Adding fragrance is the last thing you do before you pour the candle. This is because the potency of the fragrance can be reduced if subjected to high heat for too long.

The standard ratio for our candle fragrance oils is one ounce of fragrance oil per 1 lb of wax. Use more or less fragrance for lighter or heavier scented candles. After you have added your parol oil, pour one ounce of candle fragrance into your melting pot. Stir thoroughly to get even distribution of the candle fragrance.

Pouring the Candles

After you add the fragrance to the melting pot, make the first pour of wax into the pillar candle mold. You need a spouted container to pour pillar candles. You can also use a wood stirring stick or a chopstick for added pouring control to reduce dribbles.

The wax should still be at about 190 degrees F. If it has cooled, bring the temperature of the wax back to between 190 and 200 degrees, and give it a good stir.

Pour the wax into the pillar mold, and fill the mold up to half an inch from the top of the mold, or lower if you desire a shorter pillar candle. Be sure to save some wax for the 2nd pour.

Let Candle Cool

Allow the candle to cool naturally at room temperature. Do not use a water bath or other cooling mechanism to cool the candle more quickly. Your candles will mottle best if let to cool at room temperature.

Relief Holes

Poke relief holes in the wax as it cools, just as in making a basic pillar candle. If you are unfamiliar with relief holes, please see our instructions on relief holes in Making Basic Pillar Candles.

When the candle has hardened and cooled to room temperature, it is time to make the 2nd pour of wax, to fill the relief holes and the indentations, caused by shrinkage of the wax, in the center of the candle.

2nd Pour

The “second pour” is made after the wax in the pillar candle mold has cooled completely.

To make the 2nd pour for the pillar candle, re-heat the wax you saved from the first pour in the double boiler. Reheat this wax to about 5 to 10 degrees F hotter than the temperature of your first pour wax. (If the wax of your first pour was 190 degrees F, then heat the 2nd pour wax to 195 or 200 degrees F before pouring.)

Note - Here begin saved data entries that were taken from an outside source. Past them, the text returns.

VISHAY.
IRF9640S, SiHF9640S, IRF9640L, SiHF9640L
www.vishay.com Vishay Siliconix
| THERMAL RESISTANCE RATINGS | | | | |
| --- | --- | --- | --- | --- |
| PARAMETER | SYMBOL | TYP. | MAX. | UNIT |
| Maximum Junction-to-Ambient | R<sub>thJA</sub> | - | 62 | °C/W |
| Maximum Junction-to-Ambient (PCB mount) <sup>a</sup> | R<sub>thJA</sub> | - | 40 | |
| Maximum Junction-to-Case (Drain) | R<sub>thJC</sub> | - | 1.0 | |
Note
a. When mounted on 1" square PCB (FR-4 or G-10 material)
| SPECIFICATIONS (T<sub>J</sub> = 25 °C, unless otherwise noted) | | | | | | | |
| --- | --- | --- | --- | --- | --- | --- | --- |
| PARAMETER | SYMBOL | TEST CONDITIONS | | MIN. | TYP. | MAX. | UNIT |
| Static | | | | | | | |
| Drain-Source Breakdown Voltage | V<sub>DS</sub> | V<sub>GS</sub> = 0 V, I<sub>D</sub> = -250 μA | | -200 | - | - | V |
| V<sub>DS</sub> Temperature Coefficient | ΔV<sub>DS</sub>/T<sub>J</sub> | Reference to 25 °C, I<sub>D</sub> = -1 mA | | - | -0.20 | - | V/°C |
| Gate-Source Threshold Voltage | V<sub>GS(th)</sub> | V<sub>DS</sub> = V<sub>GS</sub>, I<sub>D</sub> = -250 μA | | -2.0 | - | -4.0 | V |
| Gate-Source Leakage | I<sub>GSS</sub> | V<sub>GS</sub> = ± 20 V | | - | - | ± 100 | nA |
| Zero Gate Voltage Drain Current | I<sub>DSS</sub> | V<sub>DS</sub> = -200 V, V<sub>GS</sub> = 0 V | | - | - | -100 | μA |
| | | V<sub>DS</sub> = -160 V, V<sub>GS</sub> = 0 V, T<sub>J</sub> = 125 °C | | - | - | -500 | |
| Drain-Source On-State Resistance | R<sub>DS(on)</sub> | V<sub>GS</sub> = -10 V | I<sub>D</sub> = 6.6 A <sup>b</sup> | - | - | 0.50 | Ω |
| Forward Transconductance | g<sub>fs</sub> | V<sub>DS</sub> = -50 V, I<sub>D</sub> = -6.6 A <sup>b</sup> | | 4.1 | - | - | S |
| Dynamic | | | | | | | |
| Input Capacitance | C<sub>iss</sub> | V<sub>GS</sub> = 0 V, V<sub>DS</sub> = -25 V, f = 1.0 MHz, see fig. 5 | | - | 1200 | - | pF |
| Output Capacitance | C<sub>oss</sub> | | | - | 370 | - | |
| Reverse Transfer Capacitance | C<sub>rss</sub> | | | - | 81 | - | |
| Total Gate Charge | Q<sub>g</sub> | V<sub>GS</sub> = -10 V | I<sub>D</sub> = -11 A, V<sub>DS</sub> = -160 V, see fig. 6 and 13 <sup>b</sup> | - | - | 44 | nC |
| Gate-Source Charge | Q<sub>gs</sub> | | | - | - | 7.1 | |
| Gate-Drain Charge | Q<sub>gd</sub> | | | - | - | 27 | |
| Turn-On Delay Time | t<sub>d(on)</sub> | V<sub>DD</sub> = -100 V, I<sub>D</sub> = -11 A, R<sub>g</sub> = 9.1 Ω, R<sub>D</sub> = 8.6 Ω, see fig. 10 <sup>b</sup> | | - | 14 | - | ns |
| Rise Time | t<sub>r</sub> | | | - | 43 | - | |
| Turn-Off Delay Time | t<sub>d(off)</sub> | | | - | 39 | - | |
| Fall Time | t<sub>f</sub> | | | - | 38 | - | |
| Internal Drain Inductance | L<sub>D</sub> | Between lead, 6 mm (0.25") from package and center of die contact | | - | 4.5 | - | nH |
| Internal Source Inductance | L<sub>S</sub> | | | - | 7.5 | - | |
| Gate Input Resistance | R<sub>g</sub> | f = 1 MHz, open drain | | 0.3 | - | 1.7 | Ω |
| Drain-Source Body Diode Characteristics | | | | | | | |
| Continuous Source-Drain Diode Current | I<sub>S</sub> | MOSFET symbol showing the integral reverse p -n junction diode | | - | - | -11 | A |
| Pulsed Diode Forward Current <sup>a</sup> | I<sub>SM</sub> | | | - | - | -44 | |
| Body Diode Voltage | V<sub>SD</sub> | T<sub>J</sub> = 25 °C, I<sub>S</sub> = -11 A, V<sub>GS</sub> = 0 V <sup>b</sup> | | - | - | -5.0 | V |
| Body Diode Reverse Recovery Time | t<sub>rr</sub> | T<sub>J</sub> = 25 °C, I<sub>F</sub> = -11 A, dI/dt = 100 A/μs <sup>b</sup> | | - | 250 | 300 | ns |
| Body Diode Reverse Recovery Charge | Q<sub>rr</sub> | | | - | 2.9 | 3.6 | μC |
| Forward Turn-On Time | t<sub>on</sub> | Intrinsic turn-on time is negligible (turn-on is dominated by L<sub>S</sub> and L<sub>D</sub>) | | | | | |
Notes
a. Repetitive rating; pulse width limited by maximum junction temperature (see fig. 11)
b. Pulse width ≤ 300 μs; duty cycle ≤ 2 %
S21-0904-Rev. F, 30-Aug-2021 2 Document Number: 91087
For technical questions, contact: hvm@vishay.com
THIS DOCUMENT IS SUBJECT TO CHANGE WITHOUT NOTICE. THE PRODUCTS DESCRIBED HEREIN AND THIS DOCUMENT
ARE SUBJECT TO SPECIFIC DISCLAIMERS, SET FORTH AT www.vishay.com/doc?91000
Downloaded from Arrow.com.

When it is the proper temperature, pour the wax into your relief holes, and continue pouring until the wax reaches a level just below that of your first pour.

Pouring higher than the first pour can cause surface flaws on your finished candle.

Setting the Pillar

Now let your pillar candle sit undisturbed until it cools completely, again at room temperature. This may take a few hours. You will know that your candle is completely cool when the surface of the mold is cool to the touch, not warm. You will also, most likely, notice the candle separating from the edge of the mold.

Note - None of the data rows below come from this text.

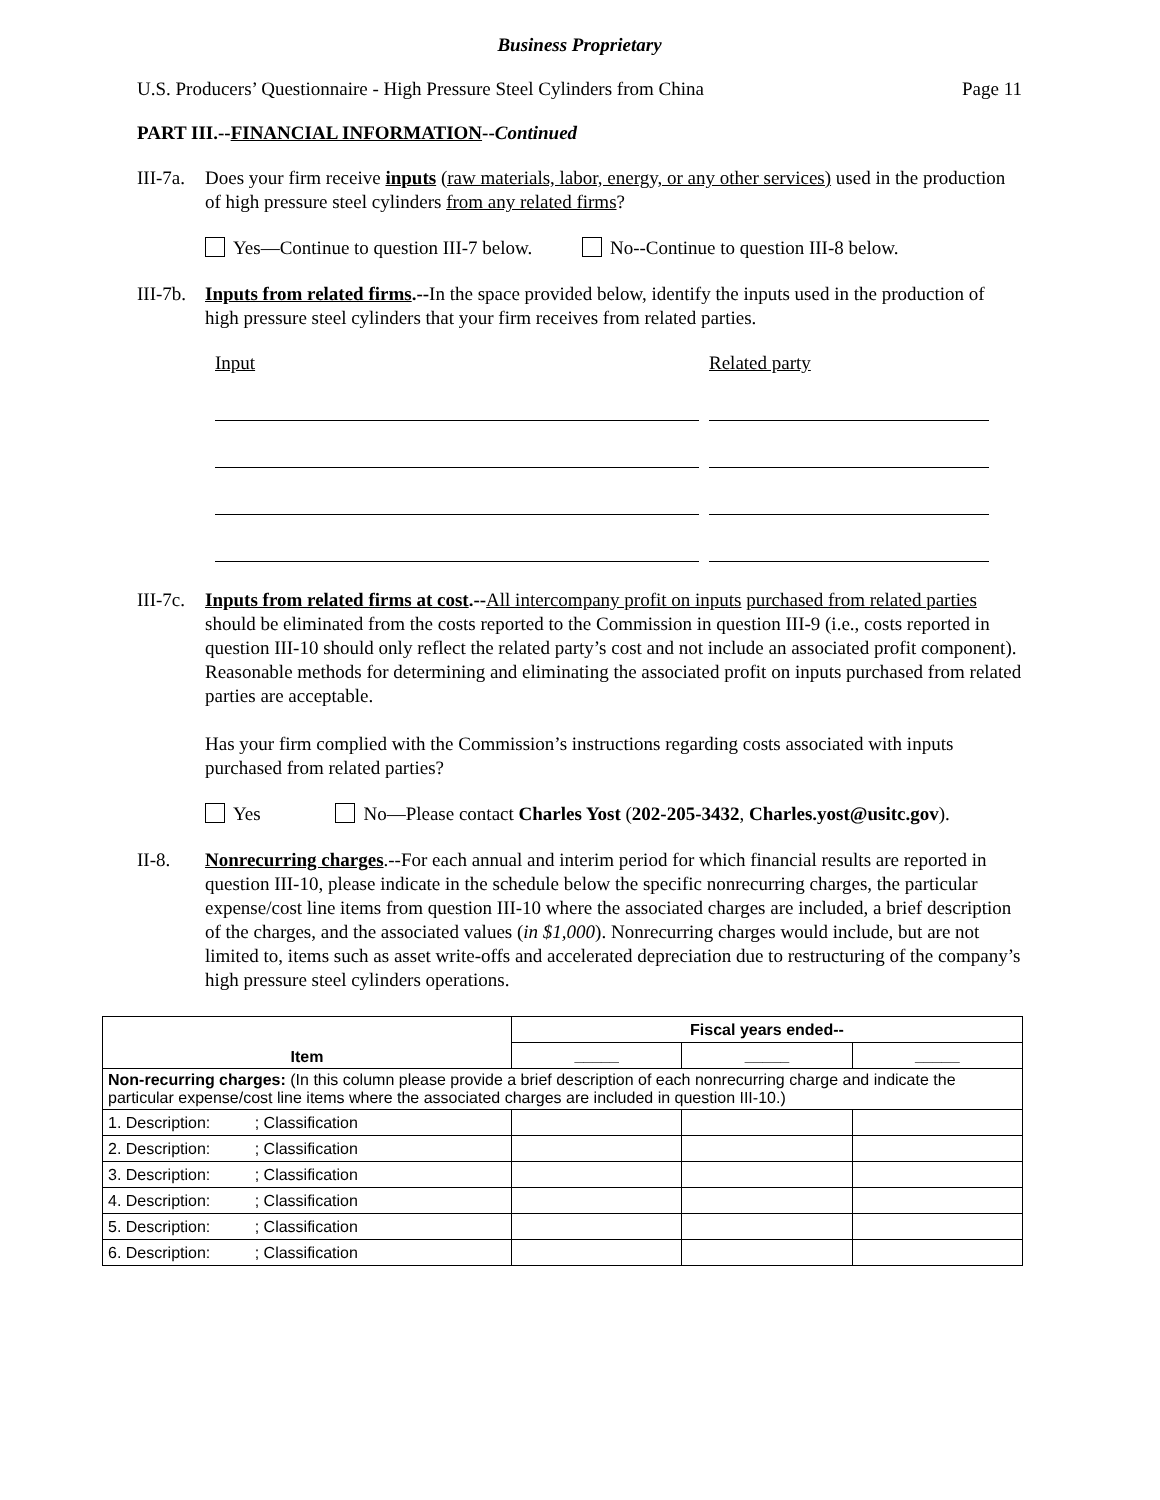Business Proprietary
U.S. Producers’ Questionnaire - High Pressure Steel Cylinders from China Page 11
PART III.--FINANCIAL INFORMATION--Continued
III-7a.
Does your firm receive inputs (raw materials, labor, energy, or any other services) used in the production of high pressure steel cylinders from any related firms?
Yes—Continue to question III-7 below. No--Continue to question III-8 below.
III-7b.
Inputs from related firms.--In the space provided below, identify the inputs used in the production of high pressure steel cylinders that your firm receives from related parties.
Input Related party
III-7c.
Inputs from related firms at cost.--All intercompany profit on inputs purchased from related parties should be eliminated from the costs reported to the Commission in question III-9 (i.e., costs reported in question III-10 should only reflect the related party’s cost and not include an associated profit component). Reasonable methods for determining and eliminating the associated profit on inputs purchased from related parties are acceptable.
Has your firm complied with the Commission’s instructions regarding costs associated with inputs purchased from related parties?
Yes No—Please contact Charles Yost (202-205-3432, Charles.yost@usitc.gov).
II-8. Nonrecurring charges.--For each annual and interim period for which financial results are reported in question III-10, please indicate in the schedule below the specific nonrecurring charges, the particular expense/cost line items from question III-10 where the associated charges are included, a brief description of the charges, and the associated values (in $1,000). Nonrecurring charges would include, but are not limited to, items such as asset write-offs and accelerated depreciation due to restructuring of the company’s high pressure steel cylinders operations.
| Item | Fiscal years ended-- | | |
| --- | --- | --- | --- |
| | _____ | _____ | _____ |
| Non-recurring charges: (In this column please provide a brief description of each nonrecurring charge and indicate the particular expense/cost line items where the associated charges are included in question III-10.) | | | |
| 1. Description: ; Classification | | | |
| 2. Description: ; Classification | | | |
| 3. Description: ; Classification | | | |
| 4. Description: ; Classification | | | |
| 5. Description: ; Classification | | | |
| 6. Description: ; Classification | | | |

Remove The Candle From the Mold

When your candle has cooled completely, you may remove it from the mold. If your candle has cooled completely, it will come out of the mold easily, as the parol oil will act as a lubricant inside the mold.

For instructions on how to disassemble a Jiffy Wicker and remove a pillar candle from its mold, see our instructions on Basic Pillar Candles.

Trim the Wick

When your candle is out of the mold, cut the wick at the bottom of the candle, so that it is flush with the bottom surface of the candle.

Trim the wick at the top of the candle to ?”.

Finished Mottled Pillars

As shown in this photo, parol oil can also be used to create mottled container candles. The usage is the same, 1 oz of parol oil per pound of container candle wax. For instructions on how to make a container candle, visit our instructions on Basic Container Candles.

Finish Notes:

· For instructions on removing the mold seams from your pillar candles, see our reference section on Removing Seams from Candles

· For instructions on leveling your candles (in the event that they came out tilted for some reason) please see our reference section on Candle Leveling


· Never pour liquid wax down a drain. It will solidify in the pipes and cause a serious clog.

· Pillar candles should be burned in approved pillar candle holders

· Never leave a burning candle unattended.